▸ **WHAT YOU ARE ASKED TO DO**
Copy out, word for word, every line from the one containing "What portion of the pie excludes DZ4028?" through the one containing "Hommes (Total), Hommes", both included.

▸ **THE DATA**
==*==

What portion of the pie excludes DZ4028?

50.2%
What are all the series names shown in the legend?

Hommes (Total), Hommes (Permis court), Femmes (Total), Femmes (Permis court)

==*==

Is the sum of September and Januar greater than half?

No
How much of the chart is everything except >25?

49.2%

==*==

▸ **REPLY**
What portion of the pie excludes DZ4028?

50.2%
What are all the series names shown in the legend?

Hommes (Total), Hommes (Permis court), Femmes (Total), Femmes (Permis court)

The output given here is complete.